:: Verilen metin ::
----

Yıllar evvel insanoğlunun garabetiyle ilgili olarak şöyle bir dörtlük yazmıştım.
Tanrım, nasıl yarattın bunca insanı tip, tip?
Uslarında nasıl fark yarattın ey yüce Sahip? 
Hikmetinden sual olmaz ama, neydi muradın?
Hepsi başka bir âlem, hepsi başka bir garip…(Mehmet Özata) 
4--- Kızlara “Dokuzuncu Senfoniyi senin için besteledim” desem, “ilk sekizi kimin için besteledin? diye sorarlar! 
5-- Ne ilginç bir oyun şu hayat! Tek bir hakkınız var. Kuralları oynarken öğreniyorsunuz. Zaman hızla akıyor. Başa çıkmak kolay değil, sağ çıkmak ise imkânsız. Cevabı bazılarınız içte arıyor, bazılarınız işte. 
Kadere teslim olan da var, kontrolü sıkı tutan da. 

ANCAK ÇOĞUMUZUN BİLDİĞİ YAŞADIĞINA YETMİYOR. BELKİ DE ÇÖZÜM, DÜNYA SINIFININ EN ÇALIŞKAN ÇOCUKLARININ SINAV KAĞIDINA BİR GÖZ ATMAKTA YATIYOR. (Mümin Sekman -Hayat Bilgesi kitabı)

6--- Güzel ülkemden bir karikatür. Hırsız malum kıyafeti ve sırtındaki çaldığı para torbasıyla bir bacadan çıkarken, bir başka evin bacasından girmeye çalışan Noel Babaya “Defol lan şerefsiz, burası İslam ülkesi” diye bağırıyor. 
7—Günaydın ve tebessüm bedavadır. Vereni üzmez, alanı mutlu eder. 
“Merhaba dünya, selam hayat ve iyi insanlar günaydın.”
8- Bir insana değer vermek, özen göstermek ve ona kıymetli olduğunu hissettirmek de bir kültürdür. Bunun eğitimi yoktur. 
Kitaplarda yazmaz, yolu “İnsan olmaktan” geçer.

----

:: Alıntılanan satırlar ::
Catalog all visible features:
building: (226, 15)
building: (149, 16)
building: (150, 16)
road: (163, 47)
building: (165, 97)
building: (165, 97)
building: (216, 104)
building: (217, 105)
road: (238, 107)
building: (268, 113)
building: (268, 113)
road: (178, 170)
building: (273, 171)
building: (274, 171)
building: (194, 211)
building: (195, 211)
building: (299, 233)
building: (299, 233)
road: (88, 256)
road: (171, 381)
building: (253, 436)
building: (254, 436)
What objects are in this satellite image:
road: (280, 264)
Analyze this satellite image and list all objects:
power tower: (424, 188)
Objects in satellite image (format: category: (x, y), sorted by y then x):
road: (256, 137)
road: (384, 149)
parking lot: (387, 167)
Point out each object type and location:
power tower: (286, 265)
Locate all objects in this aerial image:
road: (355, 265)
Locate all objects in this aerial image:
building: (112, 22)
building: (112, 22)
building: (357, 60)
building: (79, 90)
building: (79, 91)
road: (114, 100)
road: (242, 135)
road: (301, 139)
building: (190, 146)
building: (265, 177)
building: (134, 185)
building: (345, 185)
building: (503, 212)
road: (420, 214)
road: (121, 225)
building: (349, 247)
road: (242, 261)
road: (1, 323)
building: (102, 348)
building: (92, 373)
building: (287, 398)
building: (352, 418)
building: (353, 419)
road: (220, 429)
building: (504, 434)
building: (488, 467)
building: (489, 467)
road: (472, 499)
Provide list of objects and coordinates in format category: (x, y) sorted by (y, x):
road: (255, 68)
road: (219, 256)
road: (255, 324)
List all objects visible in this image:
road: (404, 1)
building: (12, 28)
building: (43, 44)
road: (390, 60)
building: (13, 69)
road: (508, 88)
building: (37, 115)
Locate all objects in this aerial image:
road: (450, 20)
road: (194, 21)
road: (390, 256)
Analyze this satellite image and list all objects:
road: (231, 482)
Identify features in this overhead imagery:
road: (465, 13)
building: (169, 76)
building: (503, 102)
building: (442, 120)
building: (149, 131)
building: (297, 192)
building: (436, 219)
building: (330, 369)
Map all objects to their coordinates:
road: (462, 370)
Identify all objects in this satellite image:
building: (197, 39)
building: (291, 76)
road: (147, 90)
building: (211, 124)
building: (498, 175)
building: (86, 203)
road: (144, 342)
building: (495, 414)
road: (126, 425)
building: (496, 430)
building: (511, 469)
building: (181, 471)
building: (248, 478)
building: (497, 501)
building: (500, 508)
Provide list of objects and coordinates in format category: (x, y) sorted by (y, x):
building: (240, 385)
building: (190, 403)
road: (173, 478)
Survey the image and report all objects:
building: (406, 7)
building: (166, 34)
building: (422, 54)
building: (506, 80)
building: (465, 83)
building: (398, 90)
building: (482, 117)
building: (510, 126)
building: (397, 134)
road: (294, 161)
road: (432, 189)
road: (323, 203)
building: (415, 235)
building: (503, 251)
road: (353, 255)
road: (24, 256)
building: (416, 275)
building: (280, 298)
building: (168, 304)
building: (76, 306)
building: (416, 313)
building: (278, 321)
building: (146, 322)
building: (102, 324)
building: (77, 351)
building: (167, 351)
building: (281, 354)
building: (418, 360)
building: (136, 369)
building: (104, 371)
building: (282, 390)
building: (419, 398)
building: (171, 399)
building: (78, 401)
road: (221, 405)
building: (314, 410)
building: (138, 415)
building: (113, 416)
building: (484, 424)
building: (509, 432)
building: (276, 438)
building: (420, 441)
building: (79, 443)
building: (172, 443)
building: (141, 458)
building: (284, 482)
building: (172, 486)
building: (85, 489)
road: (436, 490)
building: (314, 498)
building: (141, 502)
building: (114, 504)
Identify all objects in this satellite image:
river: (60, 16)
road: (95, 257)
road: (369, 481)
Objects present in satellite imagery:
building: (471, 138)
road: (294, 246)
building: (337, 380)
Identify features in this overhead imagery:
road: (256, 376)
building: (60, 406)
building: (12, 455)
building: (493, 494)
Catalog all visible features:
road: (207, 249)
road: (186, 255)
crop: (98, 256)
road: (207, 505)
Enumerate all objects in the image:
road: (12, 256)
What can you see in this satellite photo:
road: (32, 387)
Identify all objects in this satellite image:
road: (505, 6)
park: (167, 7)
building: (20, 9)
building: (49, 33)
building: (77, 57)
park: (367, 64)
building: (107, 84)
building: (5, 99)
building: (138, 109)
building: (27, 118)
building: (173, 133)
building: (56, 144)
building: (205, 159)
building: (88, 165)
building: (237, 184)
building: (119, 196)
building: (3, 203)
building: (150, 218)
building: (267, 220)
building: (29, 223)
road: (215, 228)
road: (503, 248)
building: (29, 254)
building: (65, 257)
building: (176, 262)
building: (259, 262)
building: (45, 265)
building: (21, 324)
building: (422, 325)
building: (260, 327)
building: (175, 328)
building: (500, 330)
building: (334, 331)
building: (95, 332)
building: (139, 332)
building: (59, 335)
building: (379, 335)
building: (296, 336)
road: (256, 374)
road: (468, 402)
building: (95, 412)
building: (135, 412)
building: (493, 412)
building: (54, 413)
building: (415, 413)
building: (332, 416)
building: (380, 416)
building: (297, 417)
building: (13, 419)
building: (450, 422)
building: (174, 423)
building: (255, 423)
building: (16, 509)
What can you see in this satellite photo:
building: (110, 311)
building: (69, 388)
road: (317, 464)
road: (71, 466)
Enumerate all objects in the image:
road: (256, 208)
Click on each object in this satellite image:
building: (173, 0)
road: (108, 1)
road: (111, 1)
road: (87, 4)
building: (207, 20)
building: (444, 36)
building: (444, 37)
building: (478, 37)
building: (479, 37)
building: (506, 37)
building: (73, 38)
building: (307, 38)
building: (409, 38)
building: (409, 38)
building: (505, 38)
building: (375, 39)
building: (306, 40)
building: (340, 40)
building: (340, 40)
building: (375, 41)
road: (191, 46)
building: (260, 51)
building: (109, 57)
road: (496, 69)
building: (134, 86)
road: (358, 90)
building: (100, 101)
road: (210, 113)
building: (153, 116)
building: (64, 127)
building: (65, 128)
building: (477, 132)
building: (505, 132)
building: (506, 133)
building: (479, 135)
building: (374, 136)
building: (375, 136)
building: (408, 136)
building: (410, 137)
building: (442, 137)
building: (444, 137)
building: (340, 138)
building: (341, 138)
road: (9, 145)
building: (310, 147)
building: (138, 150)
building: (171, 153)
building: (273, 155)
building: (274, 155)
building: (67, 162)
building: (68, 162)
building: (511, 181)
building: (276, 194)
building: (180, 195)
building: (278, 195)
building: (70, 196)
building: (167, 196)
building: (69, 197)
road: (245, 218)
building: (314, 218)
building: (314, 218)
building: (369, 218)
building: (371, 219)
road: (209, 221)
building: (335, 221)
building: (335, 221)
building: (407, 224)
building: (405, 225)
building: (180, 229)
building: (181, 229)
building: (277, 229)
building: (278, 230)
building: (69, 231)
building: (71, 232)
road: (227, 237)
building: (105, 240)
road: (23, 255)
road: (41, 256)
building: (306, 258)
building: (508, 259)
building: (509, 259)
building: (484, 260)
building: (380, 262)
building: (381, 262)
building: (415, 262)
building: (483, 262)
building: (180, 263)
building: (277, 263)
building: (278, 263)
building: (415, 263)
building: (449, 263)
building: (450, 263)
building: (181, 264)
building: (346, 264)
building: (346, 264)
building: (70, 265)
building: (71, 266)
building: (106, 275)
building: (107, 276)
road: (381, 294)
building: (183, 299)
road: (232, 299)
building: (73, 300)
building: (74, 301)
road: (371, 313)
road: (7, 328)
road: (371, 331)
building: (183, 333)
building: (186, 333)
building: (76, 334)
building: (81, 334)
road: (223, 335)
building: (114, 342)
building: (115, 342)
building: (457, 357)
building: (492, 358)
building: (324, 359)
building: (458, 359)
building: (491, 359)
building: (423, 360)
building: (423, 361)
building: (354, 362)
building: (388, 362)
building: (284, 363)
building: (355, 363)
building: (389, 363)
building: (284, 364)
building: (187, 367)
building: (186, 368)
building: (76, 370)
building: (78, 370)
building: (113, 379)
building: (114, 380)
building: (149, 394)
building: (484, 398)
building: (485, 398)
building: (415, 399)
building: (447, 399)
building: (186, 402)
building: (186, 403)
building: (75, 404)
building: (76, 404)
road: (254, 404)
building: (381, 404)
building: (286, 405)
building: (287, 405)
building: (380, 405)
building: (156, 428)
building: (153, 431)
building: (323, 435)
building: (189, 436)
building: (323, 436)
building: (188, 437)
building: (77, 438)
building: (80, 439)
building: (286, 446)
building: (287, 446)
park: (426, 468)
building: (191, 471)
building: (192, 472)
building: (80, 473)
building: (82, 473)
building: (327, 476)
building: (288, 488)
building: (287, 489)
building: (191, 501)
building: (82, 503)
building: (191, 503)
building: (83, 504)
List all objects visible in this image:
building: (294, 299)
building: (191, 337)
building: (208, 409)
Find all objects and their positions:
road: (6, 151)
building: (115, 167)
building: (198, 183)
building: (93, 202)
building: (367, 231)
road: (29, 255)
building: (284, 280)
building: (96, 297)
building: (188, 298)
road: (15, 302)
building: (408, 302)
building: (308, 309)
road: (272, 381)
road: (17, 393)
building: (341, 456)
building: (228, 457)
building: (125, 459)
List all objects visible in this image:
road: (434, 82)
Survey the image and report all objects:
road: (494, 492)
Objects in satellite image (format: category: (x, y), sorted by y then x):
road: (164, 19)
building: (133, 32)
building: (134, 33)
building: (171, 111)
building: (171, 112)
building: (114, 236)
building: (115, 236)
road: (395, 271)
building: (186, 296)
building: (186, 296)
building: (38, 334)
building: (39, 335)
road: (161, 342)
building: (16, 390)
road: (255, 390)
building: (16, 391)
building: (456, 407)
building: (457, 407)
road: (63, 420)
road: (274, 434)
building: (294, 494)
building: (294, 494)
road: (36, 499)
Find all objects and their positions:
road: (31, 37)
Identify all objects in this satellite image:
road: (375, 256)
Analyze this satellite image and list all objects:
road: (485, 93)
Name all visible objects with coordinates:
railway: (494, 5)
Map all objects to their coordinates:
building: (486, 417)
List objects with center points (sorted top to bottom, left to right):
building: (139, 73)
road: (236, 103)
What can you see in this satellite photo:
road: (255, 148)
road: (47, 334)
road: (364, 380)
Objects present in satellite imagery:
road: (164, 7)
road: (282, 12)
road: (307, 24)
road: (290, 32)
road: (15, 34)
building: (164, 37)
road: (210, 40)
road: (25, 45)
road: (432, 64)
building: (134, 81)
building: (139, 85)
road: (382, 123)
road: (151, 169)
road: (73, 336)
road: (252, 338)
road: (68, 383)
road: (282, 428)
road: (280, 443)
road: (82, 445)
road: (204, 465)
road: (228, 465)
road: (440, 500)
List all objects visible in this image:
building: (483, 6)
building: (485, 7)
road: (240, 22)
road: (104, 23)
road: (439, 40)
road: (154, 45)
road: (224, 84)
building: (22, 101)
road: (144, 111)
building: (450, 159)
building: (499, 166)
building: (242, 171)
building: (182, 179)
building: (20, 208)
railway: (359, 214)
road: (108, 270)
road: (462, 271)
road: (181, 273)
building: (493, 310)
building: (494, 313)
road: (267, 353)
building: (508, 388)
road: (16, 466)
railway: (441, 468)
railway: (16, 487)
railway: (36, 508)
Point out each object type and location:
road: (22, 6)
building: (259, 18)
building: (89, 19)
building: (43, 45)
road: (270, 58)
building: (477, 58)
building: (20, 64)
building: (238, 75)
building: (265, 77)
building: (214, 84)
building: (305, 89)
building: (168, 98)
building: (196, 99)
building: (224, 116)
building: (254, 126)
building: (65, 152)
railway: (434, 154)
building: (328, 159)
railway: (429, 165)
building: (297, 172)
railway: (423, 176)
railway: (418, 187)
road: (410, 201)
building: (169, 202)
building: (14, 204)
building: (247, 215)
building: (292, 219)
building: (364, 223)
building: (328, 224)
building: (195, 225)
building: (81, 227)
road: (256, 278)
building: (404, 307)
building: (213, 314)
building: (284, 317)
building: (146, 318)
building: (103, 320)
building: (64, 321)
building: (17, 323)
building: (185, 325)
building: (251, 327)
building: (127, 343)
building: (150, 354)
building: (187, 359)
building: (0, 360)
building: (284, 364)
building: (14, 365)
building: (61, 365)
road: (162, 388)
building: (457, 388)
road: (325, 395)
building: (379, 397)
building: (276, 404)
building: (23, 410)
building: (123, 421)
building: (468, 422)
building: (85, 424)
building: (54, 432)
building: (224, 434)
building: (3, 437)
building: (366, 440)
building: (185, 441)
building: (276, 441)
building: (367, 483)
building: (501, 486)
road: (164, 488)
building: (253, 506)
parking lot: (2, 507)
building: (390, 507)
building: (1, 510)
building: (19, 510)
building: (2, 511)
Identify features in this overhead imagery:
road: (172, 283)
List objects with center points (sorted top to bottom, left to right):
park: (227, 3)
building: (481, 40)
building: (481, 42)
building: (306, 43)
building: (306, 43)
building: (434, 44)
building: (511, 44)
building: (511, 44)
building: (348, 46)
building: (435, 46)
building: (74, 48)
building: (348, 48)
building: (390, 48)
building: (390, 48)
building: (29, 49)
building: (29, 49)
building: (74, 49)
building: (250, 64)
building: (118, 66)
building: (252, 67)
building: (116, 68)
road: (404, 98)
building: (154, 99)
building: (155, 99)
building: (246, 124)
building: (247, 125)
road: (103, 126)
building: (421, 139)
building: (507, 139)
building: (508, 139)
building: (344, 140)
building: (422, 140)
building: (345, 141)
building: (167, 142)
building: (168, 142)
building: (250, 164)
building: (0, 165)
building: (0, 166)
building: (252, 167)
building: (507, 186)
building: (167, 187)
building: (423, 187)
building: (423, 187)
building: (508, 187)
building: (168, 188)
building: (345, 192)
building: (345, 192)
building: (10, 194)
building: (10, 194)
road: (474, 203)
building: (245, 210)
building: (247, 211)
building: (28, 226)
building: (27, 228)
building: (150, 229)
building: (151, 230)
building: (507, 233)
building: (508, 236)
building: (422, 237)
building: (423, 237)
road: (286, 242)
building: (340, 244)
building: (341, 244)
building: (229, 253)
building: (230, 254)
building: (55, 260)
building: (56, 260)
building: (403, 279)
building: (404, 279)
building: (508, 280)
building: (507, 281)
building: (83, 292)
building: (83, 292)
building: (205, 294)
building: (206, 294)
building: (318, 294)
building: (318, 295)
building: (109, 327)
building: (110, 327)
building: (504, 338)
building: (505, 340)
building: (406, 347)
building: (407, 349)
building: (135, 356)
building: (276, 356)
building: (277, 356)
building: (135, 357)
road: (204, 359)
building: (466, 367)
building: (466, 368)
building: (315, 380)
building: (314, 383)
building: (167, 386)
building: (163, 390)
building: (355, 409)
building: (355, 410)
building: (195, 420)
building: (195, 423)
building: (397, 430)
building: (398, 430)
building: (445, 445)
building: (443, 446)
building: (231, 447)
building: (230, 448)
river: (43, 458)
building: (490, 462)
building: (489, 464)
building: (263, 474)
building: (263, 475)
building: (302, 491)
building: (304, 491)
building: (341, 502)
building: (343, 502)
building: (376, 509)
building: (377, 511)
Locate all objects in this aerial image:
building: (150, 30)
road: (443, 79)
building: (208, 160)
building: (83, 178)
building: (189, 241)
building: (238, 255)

----

:: Yazılı görevler ::
#1 Verilen metne göre bir insana değer vermenin yolu nereden geçer?
#2 Satırların en başından başlayıp "road: (355, 265)" geçen satırla biten kısmı, iki uç da dahil olmak üzere aynen kopyala.
Metin ile satırlar arasında hiçbir bağ yoktur.

:: Beklenen cevaplar ::
#1 "İnsan olmaktan" geçer.

#2
Catalog all visible features:
building: (226, 15)
building: (149, 16)
building: (150, 16)
road: (163, 47)
building: (165, 97)
building: (165, 97)
building: (216, 104)
building: (217, 105)
road: (238, 107)
building: (268, 113)
building: (268, 113)
road: (178, 170)
building: (273, 171)
building: (274, 171)
building: (194, 211)
building: (195, 211)
building: (299, 233)
building: (299, 233)
road: (88, 256)
road: (171, 381)
building: (253, 436)
building: (254, 436)
What objects are in this satellite image:
road: (280, 264)
Analyze this satellite image and list all objects:
power tower: (424, 188)
Objects in satellite image (format: category: (x, y), sorted by y then x):
road: (256, 137)
road: (384, 149)
parking lot: (387, 167)
Point out each object type and location:
power tower: (286, 265)
Locate all objects in this aerial image:
road: (355, 265)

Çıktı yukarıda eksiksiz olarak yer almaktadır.